A  abordagem com a condição é multidisciplinar, envolvendo especialistas como psicólogos, assistentes sociais, endocrinologistas, geneticistas e cirurgiões. O primeiro passo é definir a identidade de gênero. A equipe trabalha em conjunto com a família para definir o melhor caminho a seguir. A dra. Luciana destaca que “a decisão é sempre compartilhada, mas quem cria a criança é a família, então eles precisam estar no centro desse processo”.

As mulheres com a forma completa da condição se identificam com o gênero feminino. “Todas as pacientes que tratamos com insensibilidade androgênica completa se identificam como mulheres. Nos casos de genitália atípica, comuns na forma parcial, a identificação pode variar. Não existe essa regra de que o indivíduo XY tem que ficar no sexo masculino”, fala a dra. Elaine. 

A dra. Luciana conta que suas pacientes também se identificam como mulheres. Porém, falou, discussões polarizadas sobre identidade de gênero e biologia ocorrem frequentemente na sociedade, especialmente em um cenário político e religioso cada vez mais acirrado. “A decisão sobre como se identificam depende de cada pessoa. O biológico, para a gente, pode ser secundário, porque envolve tantos fatores que não dá pra simplificar.”

 

Tratamento

De acordo com a dra. Elaine, a mulher com síndrome da insensibilidade androgênica tem vida normal e com qualidade de vida. Não há necessidade de reposição hormonal, desde que os testículos permaneçam no corpo, pois eles já produzem hormônios suficientes para o organismo funcionar adequadamente. Antigamente, os testículos eram removidos precocemente para prevenir câncer, mas pesquisas recentes mostram que meninas com a síndrome completa têm um fator de proteção que reduz esse risco.
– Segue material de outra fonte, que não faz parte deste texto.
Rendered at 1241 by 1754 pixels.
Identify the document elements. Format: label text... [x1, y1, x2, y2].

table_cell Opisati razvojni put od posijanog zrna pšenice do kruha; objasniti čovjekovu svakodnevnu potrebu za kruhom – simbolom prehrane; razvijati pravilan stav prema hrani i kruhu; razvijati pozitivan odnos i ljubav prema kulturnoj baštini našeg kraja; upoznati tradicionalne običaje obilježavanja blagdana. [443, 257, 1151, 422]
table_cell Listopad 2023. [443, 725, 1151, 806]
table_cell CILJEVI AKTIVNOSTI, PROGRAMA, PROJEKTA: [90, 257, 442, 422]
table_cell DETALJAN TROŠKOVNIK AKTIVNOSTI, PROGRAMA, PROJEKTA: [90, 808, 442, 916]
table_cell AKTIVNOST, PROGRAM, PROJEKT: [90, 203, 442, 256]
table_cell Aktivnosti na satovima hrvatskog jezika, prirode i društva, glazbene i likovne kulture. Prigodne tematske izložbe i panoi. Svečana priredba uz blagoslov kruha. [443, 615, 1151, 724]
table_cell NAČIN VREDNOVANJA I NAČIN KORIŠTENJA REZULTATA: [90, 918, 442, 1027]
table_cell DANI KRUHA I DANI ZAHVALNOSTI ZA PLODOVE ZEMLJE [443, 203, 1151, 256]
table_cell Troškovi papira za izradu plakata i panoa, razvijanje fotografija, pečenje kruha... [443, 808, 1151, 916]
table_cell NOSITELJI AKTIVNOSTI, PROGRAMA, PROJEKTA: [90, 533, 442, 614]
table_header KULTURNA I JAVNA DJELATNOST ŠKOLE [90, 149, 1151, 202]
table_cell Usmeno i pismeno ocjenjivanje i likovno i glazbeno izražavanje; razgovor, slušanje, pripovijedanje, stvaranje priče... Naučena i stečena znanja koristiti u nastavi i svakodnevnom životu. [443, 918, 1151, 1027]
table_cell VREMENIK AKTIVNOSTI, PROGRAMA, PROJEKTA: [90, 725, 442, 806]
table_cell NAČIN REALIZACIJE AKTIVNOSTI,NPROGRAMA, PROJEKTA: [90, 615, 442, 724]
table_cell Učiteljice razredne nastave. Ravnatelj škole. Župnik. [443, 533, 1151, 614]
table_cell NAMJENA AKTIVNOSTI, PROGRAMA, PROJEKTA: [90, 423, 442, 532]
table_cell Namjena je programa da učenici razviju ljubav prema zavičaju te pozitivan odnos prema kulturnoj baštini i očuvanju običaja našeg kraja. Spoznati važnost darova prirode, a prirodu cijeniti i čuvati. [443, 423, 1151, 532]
A dra. Luciana diz que, por não sofrerem o efeito da testosterona no corpo, as mulheres com cariótipo 46,XY até apresentam vantagens em relação às mulheres com cariótipo 46,XX. “Eu às vezes brinco com as minhas pacientes que elas são as mulheres evoluídas do futuro, pois elas não têm cólica, elas não precisam fazer depilação, elas têm uma pele linda e um cabelo maravilhoso”.

No entanto, caso o testiculo seja retirado, é preciso fazer a reposição de estrogênio (produzido a partir da testosterona em um processo natural do organismo) para manter a saúde óssea, cardiovascular e o perfil lipídico, já que esses hormônios têm funções que vão além das características sexuais secundárias, de acordo com a dra. Luciana. 

Nas formas parciais da síndrome, disse a especialista, as intervenções têm sido evitadas ao máximo. Quando ocorrem, elas buscam ser as menos invasivas possíveis, permitindo maior flexibilidade no futuro. O consenso atual, diz, é priorizar a saúde e o bem-estar da criança ao longo do tempo, mantendo as opções abertas e respeitando ao máximo a sua autonomia futura.